どうやら、この宿には血の気の多い冒険者が泊まっていたらしく……その一団に絡まれた。『ただ用を足しに行くだけだしな』と思って鎧も身につけていなかったので、もろに傷を受けることになってしまった。
……一番目立つのが額の切り傷だというだけで、この他にも数か所の打撲がある。骨はやっていない。流石に、こうした手合いに絡まれることには慣れているグレイである。今回は唐突だったので油断したが……まあ、なんとか相手を倒して切り抜けてくることくらいは、できた。
「……グレイ、あなた、1人で居たから……」
「まあ、こういう日もある」
エメディアは『グレイを1人にしておいたから、グレイが襲われてしまった』と悲痛な顔をしていたが、グレイとしては、只々、気まずい。

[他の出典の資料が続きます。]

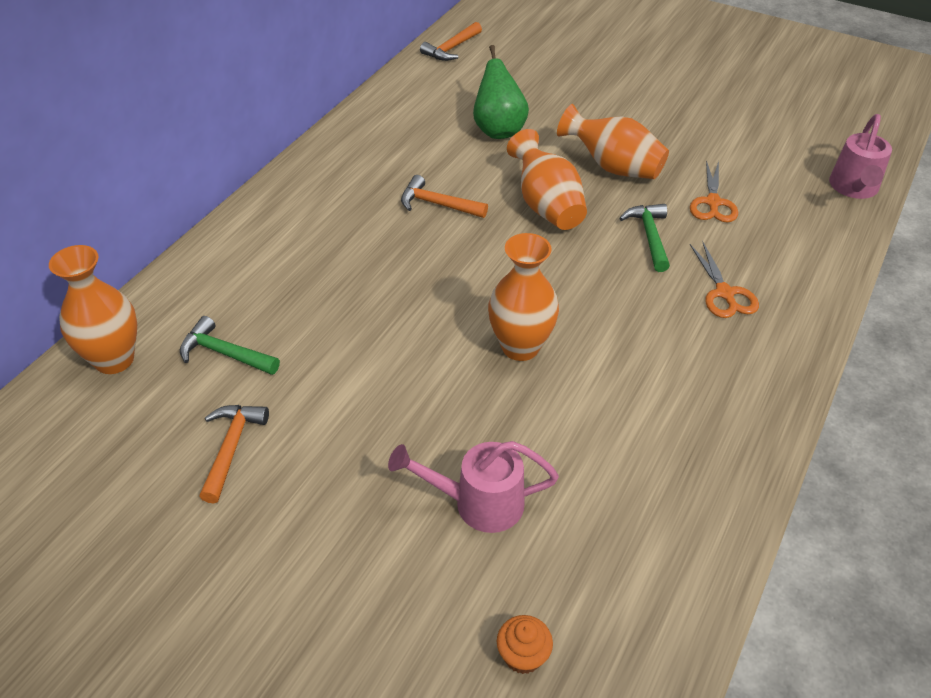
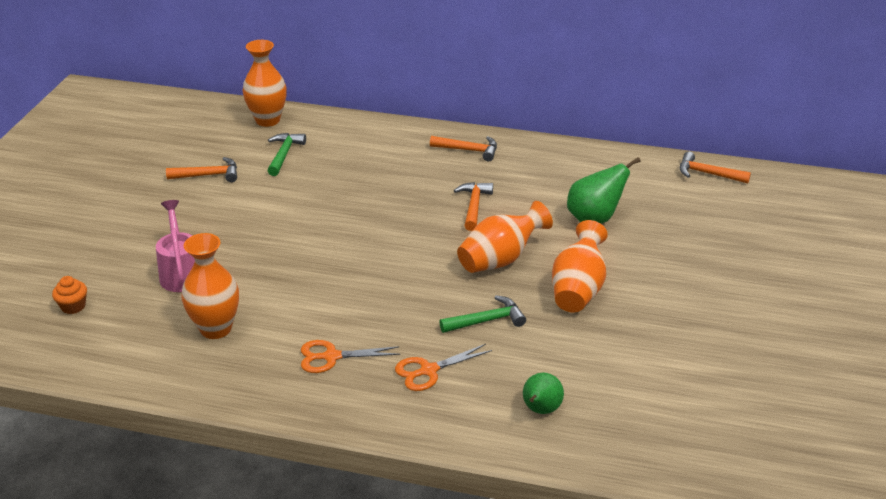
camera: 75 degrees right, 10 degrees down
(318, 185) = (468, 150): none -> orange hammer
(520, 347) = (327, 269): orange vase -> orange vase (216, 328)
(713, 202) = (557, 355): orange scissors -> orange scissors (331, 357)
(790, 230) = (540, 410): none -> green pear
(853, 188) = (638, 457): pink watering can -> none

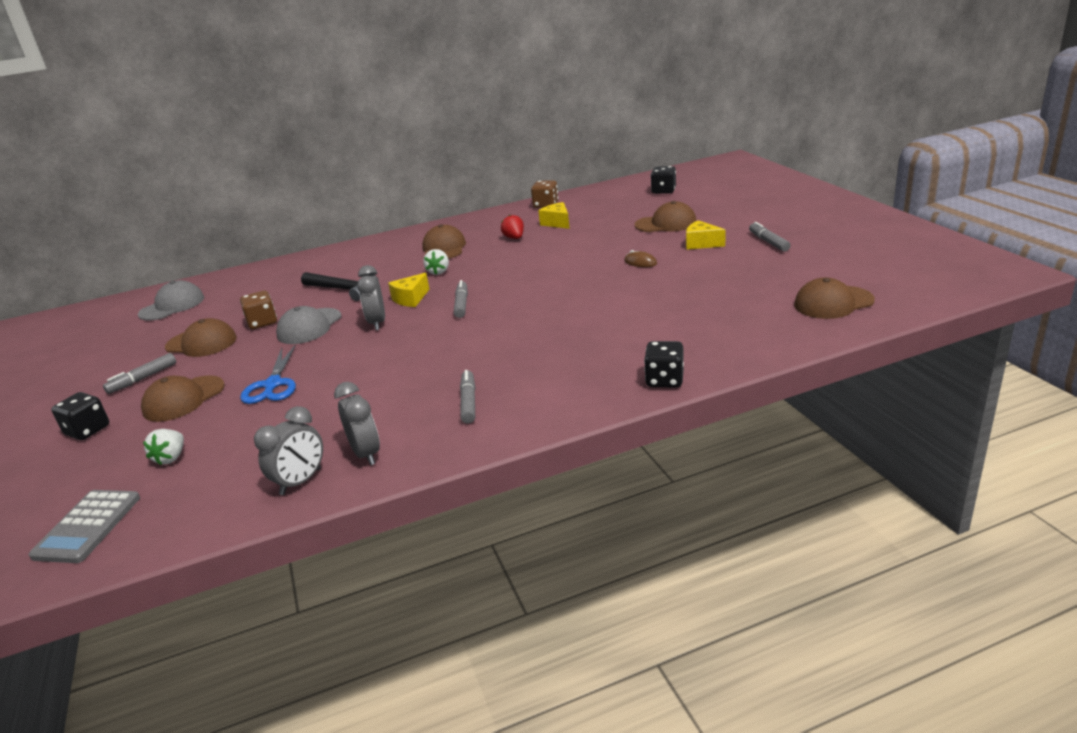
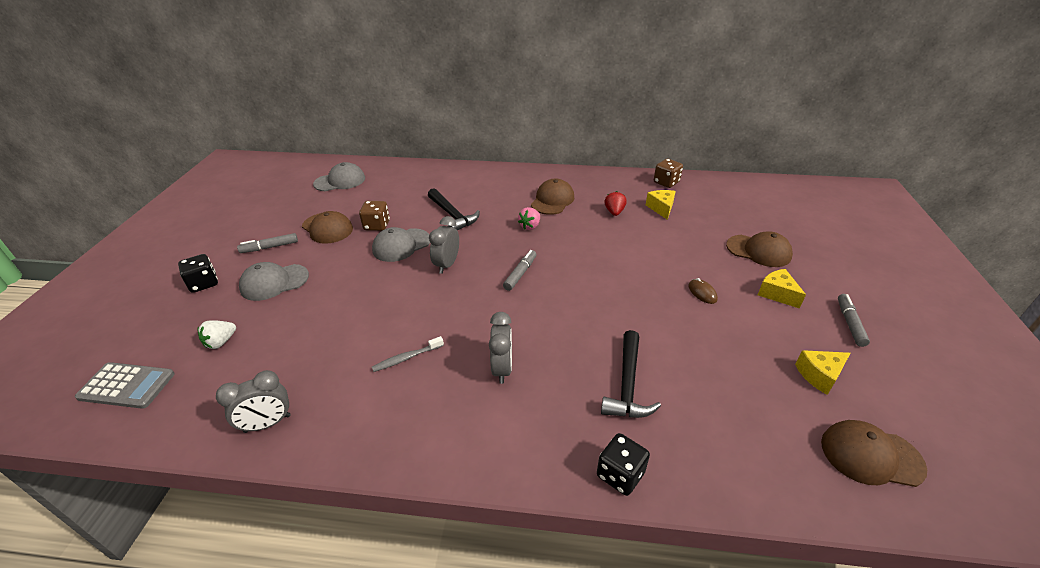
camera: 25 degrees right, 10 degrees up
(87, 526) = (127, 386): grey calculator -> grey calculator turned 120 degrees counterclockwise
(183, 399) = (274, 282): brown cap -> grey cap
(273, 385) = (333, 298): blue scissors -> none
(366, 454) = (329, 419): grey clock -> grey clock (502, 368)
(403, 392) = (406, 358): none -> grey toothbrush
(411, 299) = (489, 248): yellow cheese -> yellow cheese (820, 375)
(438, 272) = (530, 226): white strawberry -> pink strawberry
(468, 402) = (442, 401): grey marker -> none
(626, 333) = (627, 385): none -> black hammer
(663, 191) = (783, 206): black dice -> none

自分1人がこうなる分には、気楽なものである。今までだってこうだったし、慣れている。少なくとも、他の4人を巻き込むよりは、ずっといい。
「それより、そっちが上手くいってよかった。それで、どうするんだ。一度、ローザテイルに戻るのか?」
気まずさから話を逸らせば、エメディアは少々不服そうながら、頷いた。
「……そうね。アイオンの右手の調査も必要だし、お父様への報告も必要だし……ローザテイルへ戻りましょう」
「そうだな。それがいい」
グレイは、ひとまずエメディアの安全が確保できそうであることに安心し……そして。
「それで……俺は、パーティを抜けようと思う」
……自分がエメディア達に迷惑をかけ続けなくて済みそうであることにも、安心した。